** Ziel **
Gib sämtliche Zeilen des folgenden Materials Wort für Wort wieder. Lass die Bilder dabei weg.

··· Bereitgestelltes Material

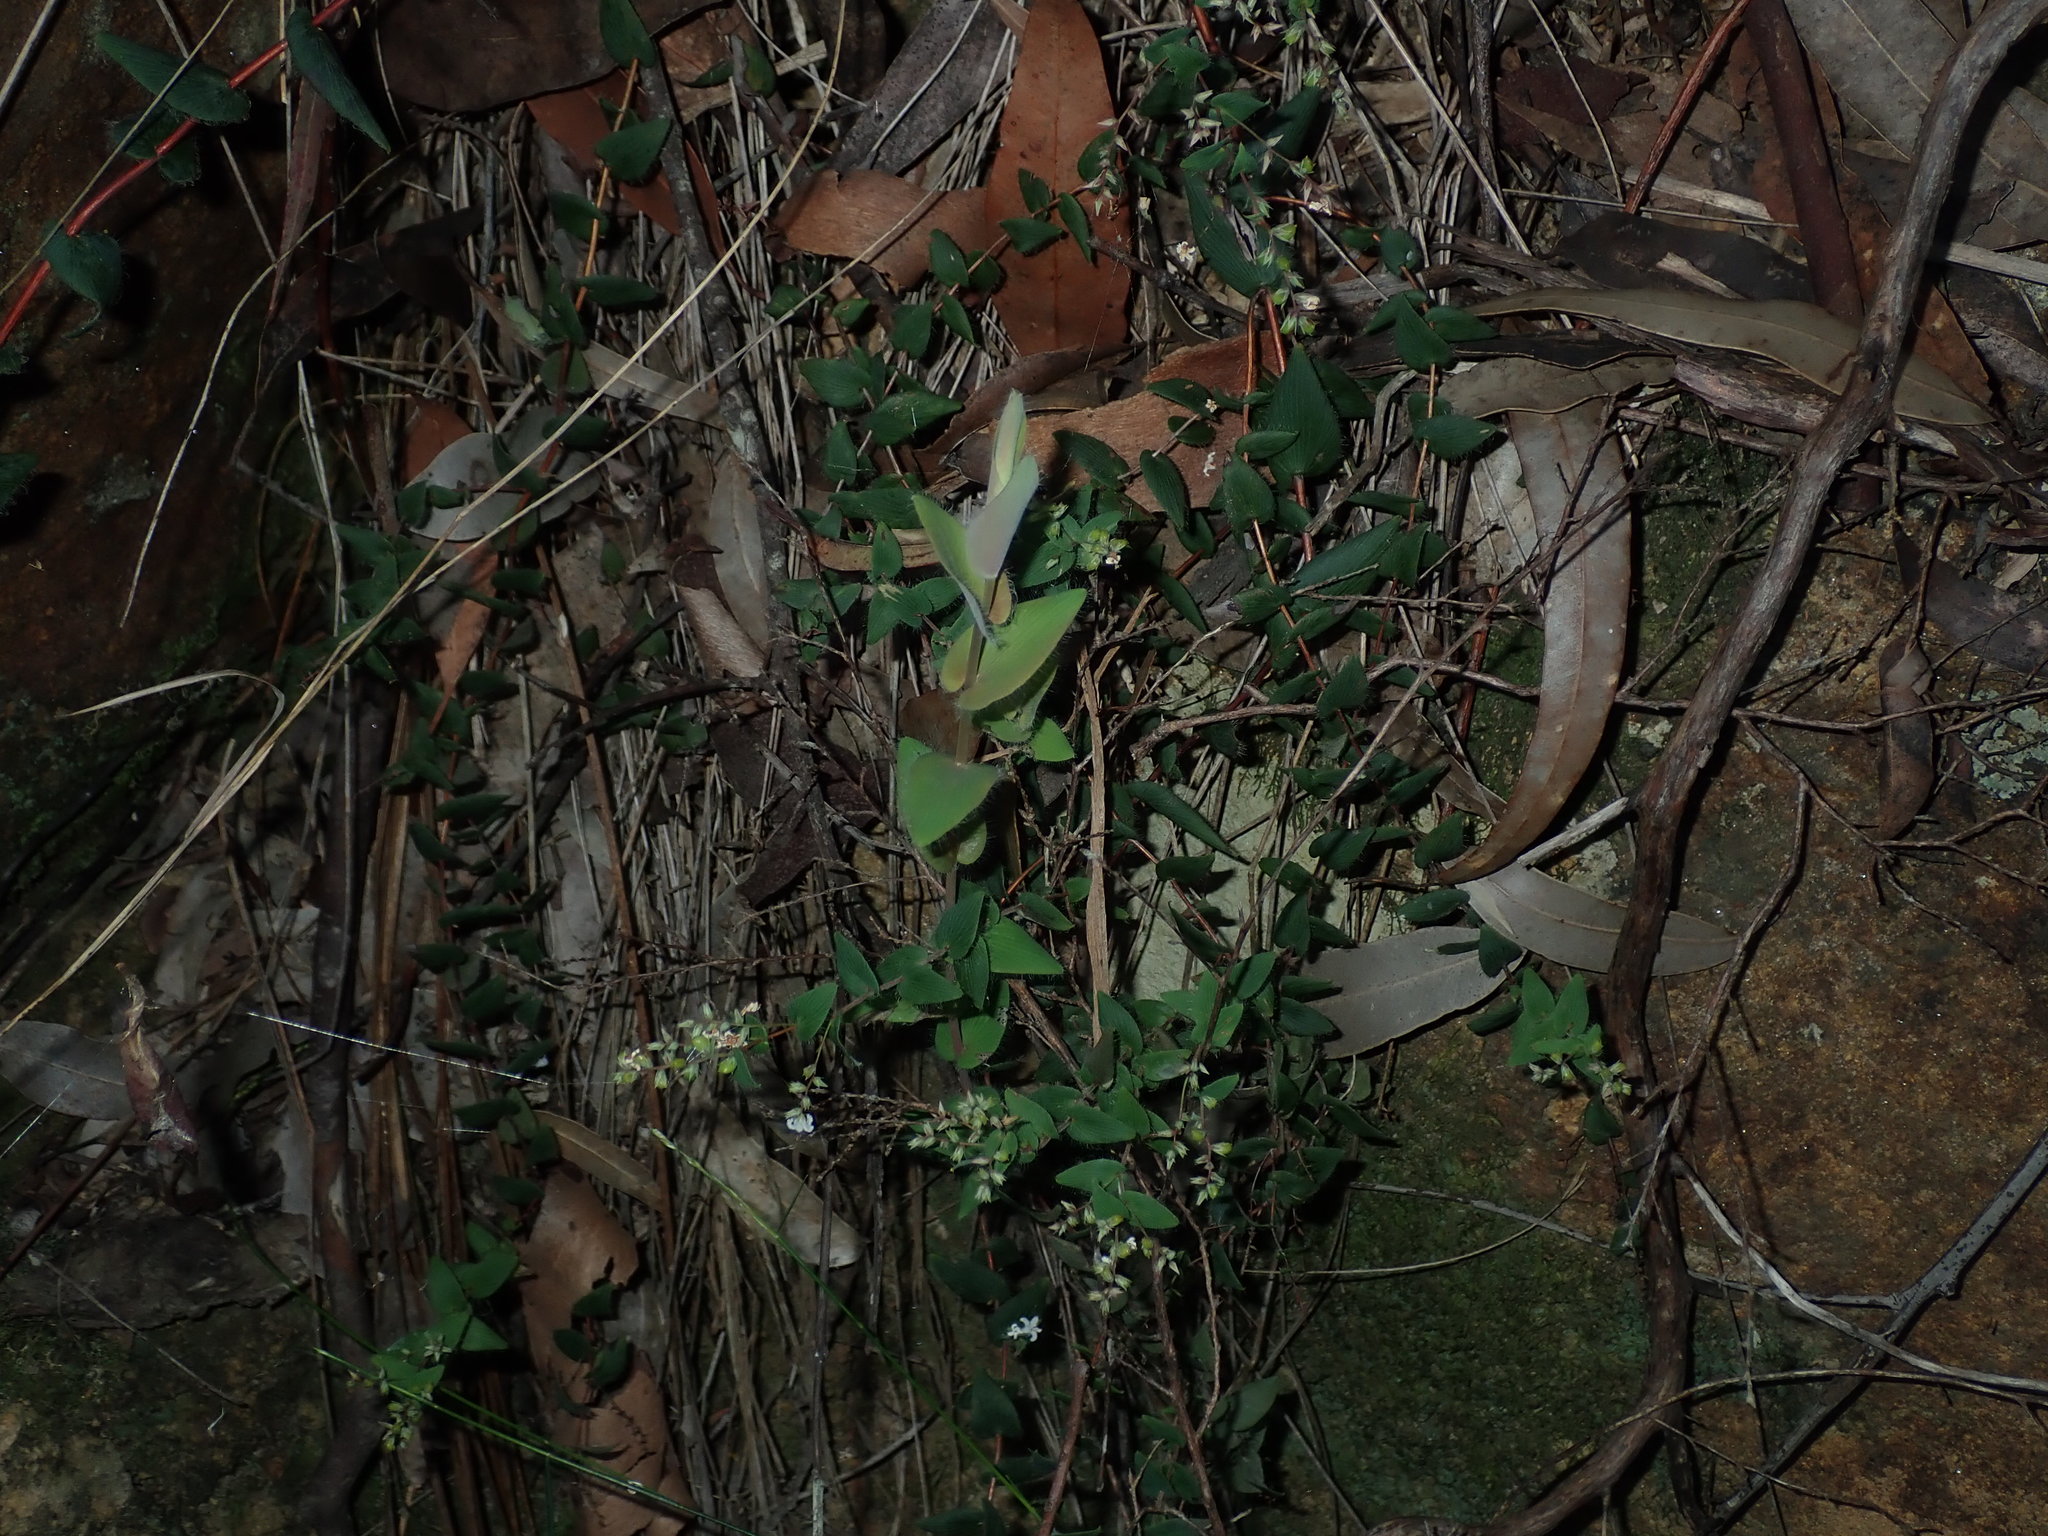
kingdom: Plantae
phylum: Tracheophyta
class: Magnoliopsida
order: Ericales
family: Ericaceae
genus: Leucopogon
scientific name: Leucopogon amplexicaulis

······

** Lösung **
kingdom: Plantae
phylum: Tracheophyta
class: Magnoliopsida
order: Ericales
family: Ericaceae
genus: Leucopogon
scientific name: Leucopogon amplexicaulis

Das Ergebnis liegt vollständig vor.